A historia no-lo dirá um dia, mas parece bem que os Americanos interpretaram mal este sinal.
Porque, entretanto, um posto de comando centralizado foi criado, entre a Rússia, o Irão, Damasco e o Hezbollah libanês. Os Russos mobilizaram a esquadra do Mediterrâneo, os Iranianos decretaram a mobilização geral de todas as suas forças navais, aéreas e terrestres, o exército sírio foi posto em estado de alerta com todas as forças de reserva.

Os Russos e os Iranianos disseram então aos Americanos que ,em caso de ataque, não haveria uma operação militar limitada e que a resposta seria total, até ao estreito de Ormuz e o de Bab-el-Mandeb. Quando se fala de Ormuz pensa-se no petróleo e aí a reflexão é grande!
Os Iranianos informaram que a resposta não se limitaria à Síria e poderia atingir outros alvos na região ! Israel ? Arabia Saudita?

Finalmente foi Obama que levantou o pé, para submeter a decisão ao Congresso, depois da retirada dos Britânicos.

Hoje, os jogos estão abertos. E não é o anão francês que pode mudar as coisas. Na minha opinião, o projecto caiu à água. Não há razão para que os Russos e aliados mudem de posição, pois que já recusaram todas as proposições americanas. A ONU pode fazer algo ? O quê ?

Creio que, infelizmente, a prova de força vai continuar , com a tragédia de mais mortos durante muito tempo. Como no Iraque e no Afeganistão.

Joaquim de Freitas disse...

(Suite)

O Sr. Miguel Ribeiro fez um quadro correcto das resistências à guerra eventual na Síria. Tem razão. Os povos eles mesmos são contra esta aventura. Não somente por causa das guerras sucessivas, mas também por causa do nível de vida que retrograda todos os dias, sobretudo para aqueles que não têm grande coisa. O fosso entre os ricos e os pobres aumenta sem cessar. Como seria possivel arcar com as despesas duma nova guerra, quando os povos pagam já o preço forte duma divida financeira universal ? O "não" francês e o da maioria dos povos da UE é explicito.

Mesmo quando os povos têm um déspota à cabeça, a historia prova que o povo resiste. O povo sírio também resistirá, o que tornará a factura muito elevada para os dois lados.

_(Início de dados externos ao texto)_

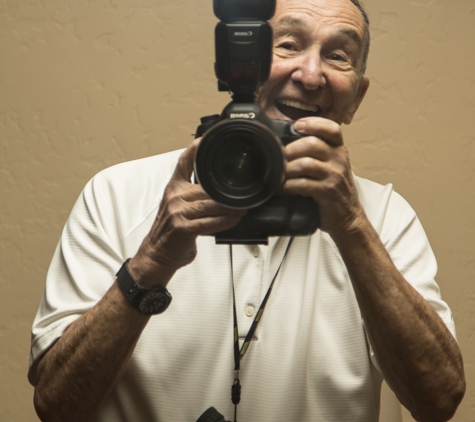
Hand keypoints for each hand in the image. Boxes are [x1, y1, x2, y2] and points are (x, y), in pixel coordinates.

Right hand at [129, 138, 245, 286]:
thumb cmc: (171, 231)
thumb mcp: (177, 205)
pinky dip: (225, 222)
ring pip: (212, 204)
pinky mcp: (183, 227)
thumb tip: (218, 187)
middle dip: (228, 192)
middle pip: (207, 186)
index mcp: (174, 187)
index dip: (197, 148)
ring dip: (231, 207)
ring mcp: (177, 211)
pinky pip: (210, 222)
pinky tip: (234, 220)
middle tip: (244, 193)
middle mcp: (174, 196)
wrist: (157, 254)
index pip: (184, 161)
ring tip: (243, 208)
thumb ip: (193, 192)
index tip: (210, 139)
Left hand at [284, 117, 365, 235]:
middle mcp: (339, 159)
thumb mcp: (331, 166)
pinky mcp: (328, 191)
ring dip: (288, 169)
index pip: (331, 129)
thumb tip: (288, 142)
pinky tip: (287, 188)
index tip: (297, 125)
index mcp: (339, 150)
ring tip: (282, 175)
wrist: (348, 216)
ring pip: (305, 163)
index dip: (314, 123)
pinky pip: (304, 184)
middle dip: (291, 150)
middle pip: (312, 144)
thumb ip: (317, 153)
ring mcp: (334, 175)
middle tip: (281, 158)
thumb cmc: (334, 189)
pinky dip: (291, 185)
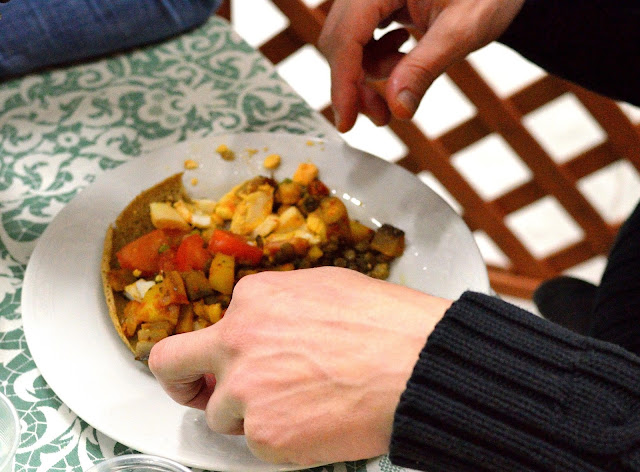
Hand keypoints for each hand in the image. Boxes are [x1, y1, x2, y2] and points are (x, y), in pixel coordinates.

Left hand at [149, 266, 451, 464]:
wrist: (418, 364)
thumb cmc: (387, 324)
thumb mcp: (326, 288)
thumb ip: (281, 306)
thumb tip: (271, 324)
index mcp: (253, 300)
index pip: (209, 328)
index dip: (222, 351)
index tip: (223, 363)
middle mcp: (237, 341)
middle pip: (173, 365)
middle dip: (182, 382)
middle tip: (197, 393)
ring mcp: (246, 390)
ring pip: (223, 416)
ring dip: (251, 417)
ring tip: (300, 409)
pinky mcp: (265, 434)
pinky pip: (258, 446)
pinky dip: (281, 442)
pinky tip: (316, 423)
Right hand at [318, 0, 524, 131]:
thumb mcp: (462, 30)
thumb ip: (425, 68)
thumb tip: (397, 108)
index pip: (346, 36)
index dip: (343, 83)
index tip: (347, 122)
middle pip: (339, 40)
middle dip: (355, 84)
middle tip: (381, 116)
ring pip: (348, 43)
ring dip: (369, 73)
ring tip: (406, 78)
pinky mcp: (377, 0)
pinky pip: (362, 36)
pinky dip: (377, 58)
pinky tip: (403, 55)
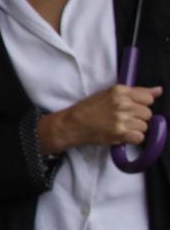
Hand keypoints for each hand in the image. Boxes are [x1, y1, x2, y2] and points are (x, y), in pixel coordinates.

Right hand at [43, 84, 164, 152]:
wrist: (71, 124)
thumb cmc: (87, 109)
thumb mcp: (109, 94)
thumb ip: (136, 92)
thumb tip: (158, 91)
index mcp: (119, 91)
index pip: (148, 98)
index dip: (140, 105)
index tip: (130, 108)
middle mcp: (122, 103)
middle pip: (148, 113)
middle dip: (137, 118)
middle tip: (122, 119)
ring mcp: (122, 119)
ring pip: (144, 126)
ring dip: (134, 129)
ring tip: (119, 127)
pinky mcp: (120, 133)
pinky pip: (140, 137)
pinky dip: (132, 139)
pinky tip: (121, 135)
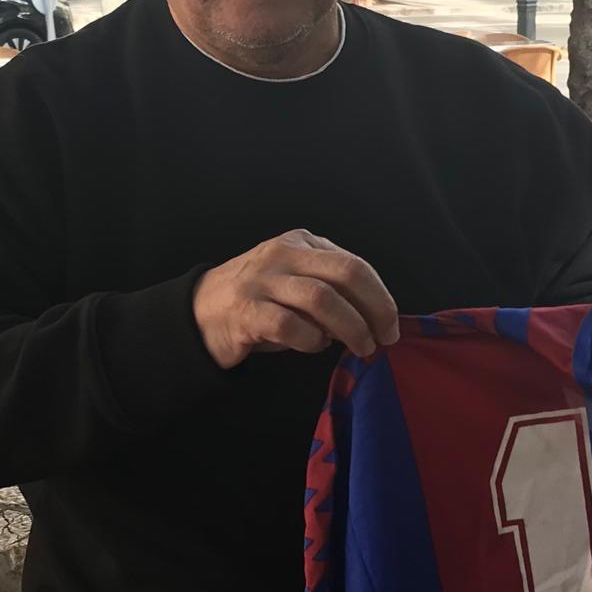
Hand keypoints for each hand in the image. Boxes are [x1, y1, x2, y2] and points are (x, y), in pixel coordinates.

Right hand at [193, 229, 400, 369]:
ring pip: (322, 298)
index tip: (391, 325)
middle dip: (374, 308)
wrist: (200, 314)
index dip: (380, 296)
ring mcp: (262, 281)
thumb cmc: (260, 302)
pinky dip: (311, 340)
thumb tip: (375, 319)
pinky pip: (290, 325)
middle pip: (345, 273)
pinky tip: (315, 346)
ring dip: (350, 328)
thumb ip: (332, 292)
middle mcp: (283, 255)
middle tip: (384, 338)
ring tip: (361, 348)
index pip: (354, 263)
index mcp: (301, 243)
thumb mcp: (296, 284)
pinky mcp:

Aliás, na realidade, Obama quis que os Americanos vissem nele um homem de Estado "determinado" mas consciente que a gravidade das conseqüências que terá a intervenção dos EUA tanto no plano diplomático que para os seus interesses na região, o obrigam a consultar a nação através da representação parlamentar. Mas não é por respeito que o faz. Mas porque também o seu povo não partilha as razoes invocadas por ele para fazer a guerra.

Mas que isto o coloca numa situação inconfortàvel - isolamento diplomático dos EUA - extremamente complicada e delicada tanto politicamente que "moralmente", também é certo.

PS) E mais uma vez desculpe por favor a dimensao do comentàrio. Cumprimentos.Obrigado.

Freitas Pereira

Rui Miguel Ribeiro disse...

Sr. Joaquim De Freitas,

Excelente quadro e com informações novas (pelo menos para mim) que traça no seu primeiro comentário.
Mais uma vez ressalta que o planeamento americano roçou o amadorismo.

Rui Miguel Ribeiro disse...

Sr. Joaquim De Freitas,

Não peça desculpa por favor. É claro que Obama vai ao Congresso para repartir responsabilidades porque se viu vulnerabilizado interna e externamente. E no Congresso pode bem "esbarrar" na parede de um voto negativo.
Internacionalmente, o Mr. Consensus só tem o apoio da França e da Turquia. Não é preciso dizer mais.